The problem is not in my app to identify itself and retrieve a certificate.

It's how the other services, which are web pages javascript with the browser limitations, can identify which hostname to choose in order to access localhost with the matching certificate.

15

Then your app can run a web service to provide that localized information.
As it is the only one that knows the required information, it should be the one to serve it.
http://127.0.0.1:9999/
returns only:
"gbd73gb8eb34"
^ the unique "identification string"
Or the FQDN:
"gbd73gb8eb34.your.domain"
OR a redirection to the resource being requested:
return 301 https://gbd73gb8eb34.your.domain:5001/

16

And we are back to the issue mentioned before, about performing an http ajax query from an https website, which is by default blocked as a "mixed active content" by the browser.

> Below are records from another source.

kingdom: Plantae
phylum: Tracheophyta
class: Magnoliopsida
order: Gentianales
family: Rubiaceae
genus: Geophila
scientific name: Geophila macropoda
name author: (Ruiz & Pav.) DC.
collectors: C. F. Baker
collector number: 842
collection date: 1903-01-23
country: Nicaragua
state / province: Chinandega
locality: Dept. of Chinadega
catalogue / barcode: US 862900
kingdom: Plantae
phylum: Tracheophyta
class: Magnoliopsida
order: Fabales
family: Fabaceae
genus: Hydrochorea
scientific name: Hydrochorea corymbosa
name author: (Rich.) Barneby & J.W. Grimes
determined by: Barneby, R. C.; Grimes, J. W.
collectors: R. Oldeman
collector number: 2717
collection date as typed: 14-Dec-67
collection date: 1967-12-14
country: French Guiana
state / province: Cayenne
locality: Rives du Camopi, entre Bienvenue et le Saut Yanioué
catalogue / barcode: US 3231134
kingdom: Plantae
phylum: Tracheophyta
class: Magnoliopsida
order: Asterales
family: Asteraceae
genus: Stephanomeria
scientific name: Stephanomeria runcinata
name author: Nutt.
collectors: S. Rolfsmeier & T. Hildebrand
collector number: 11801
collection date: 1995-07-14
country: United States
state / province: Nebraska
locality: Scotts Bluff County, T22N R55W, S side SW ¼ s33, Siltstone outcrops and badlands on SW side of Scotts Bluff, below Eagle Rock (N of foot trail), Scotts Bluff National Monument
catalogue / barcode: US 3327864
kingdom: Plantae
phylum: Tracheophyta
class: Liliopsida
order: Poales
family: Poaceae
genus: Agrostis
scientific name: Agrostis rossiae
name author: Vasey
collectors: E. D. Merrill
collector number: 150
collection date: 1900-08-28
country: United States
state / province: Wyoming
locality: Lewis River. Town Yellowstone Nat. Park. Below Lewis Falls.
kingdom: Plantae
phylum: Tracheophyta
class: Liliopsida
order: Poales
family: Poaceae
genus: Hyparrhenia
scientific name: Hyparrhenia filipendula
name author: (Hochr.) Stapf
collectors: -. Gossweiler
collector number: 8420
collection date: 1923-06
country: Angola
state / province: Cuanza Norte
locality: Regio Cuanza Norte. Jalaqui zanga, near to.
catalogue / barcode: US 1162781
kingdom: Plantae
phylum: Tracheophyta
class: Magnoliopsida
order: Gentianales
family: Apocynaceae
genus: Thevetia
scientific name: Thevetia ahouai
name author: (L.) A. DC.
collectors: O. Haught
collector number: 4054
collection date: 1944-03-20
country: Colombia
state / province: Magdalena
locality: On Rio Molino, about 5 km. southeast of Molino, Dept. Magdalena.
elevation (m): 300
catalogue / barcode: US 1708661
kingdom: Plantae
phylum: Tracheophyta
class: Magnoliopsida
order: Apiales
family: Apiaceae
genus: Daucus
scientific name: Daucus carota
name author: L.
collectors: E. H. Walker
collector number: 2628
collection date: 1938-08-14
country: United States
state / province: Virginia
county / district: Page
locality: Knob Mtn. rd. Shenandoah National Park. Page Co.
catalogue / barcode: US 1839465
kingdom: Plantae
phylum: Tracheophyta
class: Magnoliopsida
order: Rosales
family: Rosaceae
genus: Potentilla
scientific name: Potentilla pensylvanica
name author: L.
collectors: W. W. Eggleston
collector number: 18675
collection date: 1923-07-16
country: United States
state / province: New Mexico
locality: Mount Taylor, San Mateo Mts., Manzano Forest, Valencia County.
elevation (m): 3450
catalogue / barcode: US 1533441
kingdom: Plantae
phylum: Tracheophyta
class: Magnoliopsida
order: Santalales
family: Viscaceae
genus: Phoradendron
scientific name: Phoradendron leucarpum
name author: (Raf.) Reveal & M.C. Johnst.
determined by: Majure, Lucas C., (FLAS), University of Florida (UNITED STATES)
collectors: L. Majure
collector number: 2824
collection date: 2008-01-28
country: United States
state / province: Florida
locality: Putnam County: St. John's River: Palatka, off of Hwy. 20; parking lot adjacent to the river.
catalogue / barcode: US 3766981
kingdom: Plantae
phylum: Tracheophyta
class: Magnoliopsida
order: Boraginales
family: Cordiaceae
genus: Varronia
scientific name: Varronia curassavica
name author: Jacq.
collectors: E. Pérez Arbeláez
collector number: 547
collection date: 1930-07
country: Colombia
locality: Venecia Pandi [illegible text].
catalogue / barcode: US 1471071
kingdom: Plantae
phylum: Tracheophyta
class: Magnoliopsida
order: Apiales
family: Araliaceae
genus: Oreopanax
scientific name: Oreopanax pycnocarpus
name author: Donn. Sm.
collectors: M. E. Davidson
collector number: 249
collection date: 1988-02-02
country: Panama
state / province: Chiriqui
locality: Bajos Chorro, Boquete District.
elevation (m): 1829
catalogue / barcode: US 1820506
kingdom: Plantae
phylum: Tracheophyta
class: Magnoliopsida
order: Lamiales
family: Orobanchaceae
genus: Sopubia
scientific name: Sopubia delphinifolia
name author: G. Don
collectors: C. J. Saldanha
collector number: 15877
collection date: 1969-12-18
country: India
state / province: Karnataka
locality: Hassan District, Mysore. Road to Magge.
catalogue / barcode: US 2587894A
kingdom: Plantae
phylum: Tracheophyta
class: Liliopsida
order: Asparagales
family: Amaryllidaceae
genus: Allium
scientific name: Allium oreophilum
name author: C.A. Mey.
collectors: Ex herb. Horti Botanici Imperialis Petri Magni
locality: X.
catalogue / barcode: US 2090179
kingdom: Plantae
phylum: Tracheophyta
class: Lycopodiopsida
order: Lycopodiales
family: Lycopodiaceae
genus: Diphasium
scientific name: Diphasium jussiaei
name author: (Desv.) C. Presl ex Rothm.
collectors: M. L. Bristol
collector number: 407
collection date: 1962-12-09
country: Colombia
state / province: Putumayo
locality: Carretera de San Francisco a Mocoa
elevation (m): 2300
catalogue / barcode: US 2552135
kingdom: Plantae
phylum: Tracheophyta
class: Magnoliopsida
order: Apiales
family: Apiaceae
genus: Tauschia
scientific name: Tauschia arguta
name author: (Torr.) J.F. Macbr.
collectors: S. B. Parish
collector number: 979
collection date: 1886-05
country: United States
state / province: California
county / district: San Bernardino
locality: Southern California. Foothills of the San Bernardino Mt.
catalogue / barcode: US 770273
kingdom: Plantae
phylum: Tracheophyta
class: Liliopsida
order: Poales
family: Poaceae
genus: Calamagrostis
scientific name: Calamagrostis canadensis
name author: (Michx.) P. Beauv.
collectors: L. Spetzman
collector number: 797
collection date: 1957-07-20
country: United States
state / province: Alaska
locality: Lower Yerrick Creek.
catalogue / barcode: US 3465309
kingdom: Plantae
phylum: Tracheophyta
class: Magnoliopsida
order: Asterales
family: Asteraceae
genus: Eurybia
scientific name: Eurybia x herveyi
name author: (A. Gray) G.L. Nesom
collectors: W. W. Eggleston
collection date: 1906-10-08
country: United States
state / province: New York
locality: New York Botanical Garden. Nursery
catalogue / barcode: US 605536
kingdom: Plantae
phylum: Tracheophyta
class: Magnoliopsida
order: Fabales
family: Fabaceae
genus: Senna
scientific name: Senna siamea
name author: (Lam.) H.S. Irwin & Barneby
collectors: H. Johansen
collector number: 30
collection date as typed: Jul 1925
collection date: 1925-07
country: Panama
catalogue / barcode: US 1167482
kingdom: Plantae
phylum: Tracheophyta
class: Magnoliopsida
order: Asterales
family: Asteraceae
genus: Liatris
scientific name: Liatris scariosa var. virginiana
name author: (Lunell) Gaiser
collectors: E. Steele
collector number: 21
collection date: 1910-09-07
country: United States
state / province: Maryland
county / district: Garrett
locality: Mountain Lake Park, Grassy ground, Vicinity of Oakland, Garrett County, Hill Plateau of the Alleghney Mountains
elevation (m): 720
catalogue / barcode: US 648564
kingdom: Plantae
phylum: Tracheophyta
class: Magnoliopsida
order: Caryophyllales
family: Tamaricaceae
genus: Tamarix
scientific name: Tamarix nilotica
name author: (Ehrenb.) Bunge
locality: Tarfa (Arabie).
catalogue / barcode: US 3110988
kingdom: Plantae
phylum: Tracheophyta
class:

As stated before this can actually work with fine tuning of the CORS preflight response, and browsers allowing this particular use case when hitting "localhost" only, which have a specific authorization from browsers (see for example https://bugzilla.mozilla.org/show_bug.cgi?id=1631384)

But if this work, why even care for https... doing all on http is what I'm implementing right now as a workaround.

For the future, I assume that browsers will not allow anymore http connection to localhost, so the whole SDK will be unavailable on HTTP, and your idea of this local pre-request will also not be possible.

17

They are two separate connections (one is http then the following is https).
What am I missing?

18

Let's take a simple use case :

  • The customer load a partner web page, for example "https://signmydocument.com", which is https
  • This page show a document for the user to digitally sign. The user accept.
  • The webpage will "upload" the document to the local SDK, thus hitting http://localhost:5000/tools/sign, therefore doing an http ajax query from an https webpage.
  • The SDK get the document, sign it with the user smartcard, and return the signed file in the body response back to the webpage.
  • The webpage will then upload this signed document to his backend website.

Now I want the local SDK to respond on https, because I assume http will soon be blocked by browsers.
If http is blocked, your idea of a first http query to have the https domain matching this computer, will also be blocked.

19

That's

a typical setup problem.

If there is no cookie (or another stored value) found: The application has to ask - simple input box.

If the value works, it's saved (cookie or one of the other browser based options).

I don't see a real problem.

Or create and use an online service (registering with mail address + pwd, mail is enough to get such a random value).

20

I found this process too complicated for the end user (most of them are secretaries and lawyers, with near to zero IT knowledge), and require additional step for the company which will use this SDK.

But that open new ideas for me, in order to simplify this process.
A webpage would not be able to make an ajax http to another domain, but for now it still can open an http popup to another domain, so they can fire a popup to http://localhost:5000/help/config for example.
The popup could display the correct subdomain to the user, so the user can copy/paste it in the partner webpage.
The popup could also use a webmessage to notify the calling window with this same data in order to have an automated process.

I take the idea.

It doesn't work in case of a total ban of http, but it will give me another workaround if the previously mentioned exception stop working.